# How does rain affect dove hunting?



## peelin' drag (Oct 21, 2005)

It rained all afternoon and through the nite around China Texas, plus northeast wind. Any dove experts out there know?


----------



## mj270wsm (Feb 1, 2011)

So. texas last year, it would start raining birds went everwhere. We would step out of the truck shoot pick up, get back in truck:cheers:


----------



## Stumpgrinder (Feb 18, 2006)

It (rain) tends to scatter the large concentrations of birds out into small groups


----------



## Rusty S (Apr 6, 2006)

It depends how much rain, as dry is it is now unless you get a floater, it isn't going to affect it much---now 35 mph winds could make things interesting. rs


----------



## Capt Jim West (Feb 24, 2010)

If you get a lot of rain it can move the birds out of an area where their is a lot of standing water. With it being so dry an inch of rain will be soaked right up.

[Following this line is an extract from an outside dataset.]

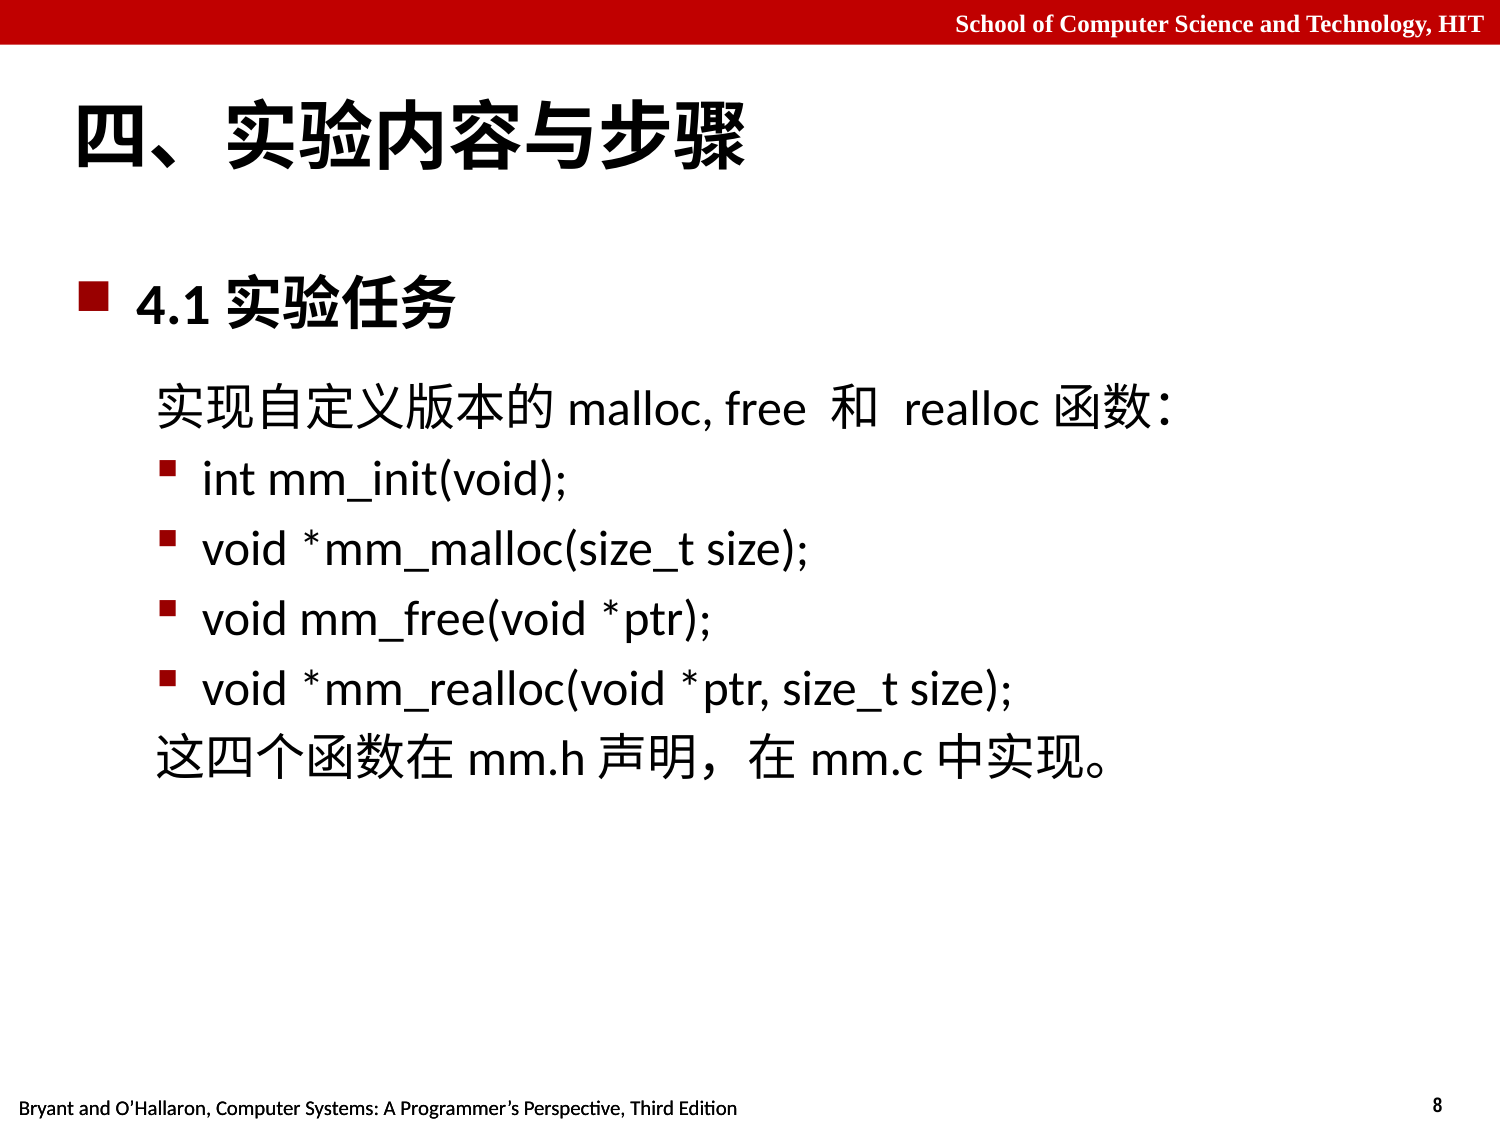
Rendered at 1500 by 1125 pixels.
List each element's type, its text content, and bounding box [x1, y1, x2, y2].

It started raining steady about 3:30-4 pm at my place in Hankarmer yesterday and it shut the birds down. With the rain and high wind they just didn't move at all. 
They want leave because there is plenty of food & water east of H town.

I have decided to go ahead and run another hunt tomorrow afternoon at my place. If anyone wants to go I have plenty of room.


----------



## SpeckSlayer (Aug 13, 2011)

Some of the best dove hunts iv had were hours after heavy rain...if its rainin hard for awhile then stops they will fly


----------



## Capt. Marcus Canales (Aug 25, 2005)

Not sure, last year we killed limits during a down pour. In the past they usually scatter, so if it rains, i'll chance it.

Sent from my mind to the internet using Tapatalk


----------